(PAGE)
Especially gratifying is the growth of respect for the right of free speech. The complaints by Dickens, Chevalier, and Miss Martineau of the despotism of the majority were corroborated by Tocqueville, who travelled here in 1831 and published in 1835 a very valuable statement of the results and tendencies of democracy. The destruction that year of a Catholic convent near Boston by a mob is especially significant, because the anniversary was celebrated next year as a public holiday. The worst sufferers under persecution at that time were the philanthropists.

V. In order to do justice to all parties in this controversy we should take especial notice of the amount of opposition to slavery about 1825 in what were afterwards called the Border States. Here all manual labour could have been done by whites; and much of it was actually, especially in Kentucky. There slaves never formed a quarter of the population; and in Maryland they sank steadily from one-fourth in 1820 to one-eighth in 1860. Of masters over twenty or more bondmen in 1856, there were only 256 in Kentucky and 735 in Maryland. It was these large holders who monopolised the profits, as they did the public offices. White men with few or no slaves had scarcely any political power; and their chance to make money, live comfortably, and educate their children, was much less than if all labour had become free. Such a change would have made manufacturing prosper in both Kentucky and

Maryland; but all industries languished except that of breeding slaves for the South. The few were rich at the expense of the many. Only time was needed in these and other States to make the majority intelligent enough to vote the guilty aristocrats down.

(INFORMATION SHOWN)
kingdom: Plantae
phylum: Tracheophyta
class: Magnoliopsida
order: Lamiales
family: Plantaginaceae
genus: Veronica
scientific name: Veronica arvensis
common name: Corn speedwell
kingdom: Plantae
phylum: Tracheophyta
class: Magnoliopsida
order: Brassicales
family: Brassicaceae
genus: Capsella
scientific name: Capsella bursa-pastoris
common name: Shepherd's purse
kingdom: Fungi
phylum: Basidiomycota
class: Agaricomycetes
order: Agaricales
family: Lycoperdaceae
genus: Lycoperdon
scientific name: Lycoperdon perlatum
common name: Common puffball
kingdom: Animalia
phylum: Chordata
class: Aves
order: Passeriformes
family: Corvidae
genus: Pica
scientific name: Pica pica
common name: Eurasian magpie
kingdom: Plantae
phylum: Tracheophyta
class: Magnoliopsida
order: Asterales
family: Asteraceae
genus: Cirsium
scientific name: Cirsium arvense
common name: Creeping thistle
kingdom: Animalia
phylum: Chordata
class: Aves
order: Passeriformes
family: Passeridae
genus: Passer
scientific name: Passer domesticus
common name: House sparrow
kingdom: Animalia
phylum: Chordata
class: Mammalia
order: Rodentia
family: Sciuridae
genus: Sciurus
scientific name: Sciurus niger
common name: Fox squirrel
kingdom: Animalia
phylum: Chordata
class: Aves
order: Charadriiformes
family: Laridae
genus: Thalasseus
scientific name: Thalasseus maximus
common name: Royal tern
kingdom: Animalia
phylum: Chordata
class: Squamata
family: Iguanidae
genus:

(WHAT TO PRODUCE)
Repeat the stretch of the passage on slavery in the Border States from "Maryland; but all" through "guilty aristocrats down.", switching "aristocrats" to "oligarchs". These records were taken from a different source than the passage.

(FINISHED EXERCISE)
Maryland; but all industries languished except that of breeding slaves for the South. The few were rich at the expense of the many. Only time was needed in these and other States to make the majority intelligent enough to vote the guilty oligarchs down.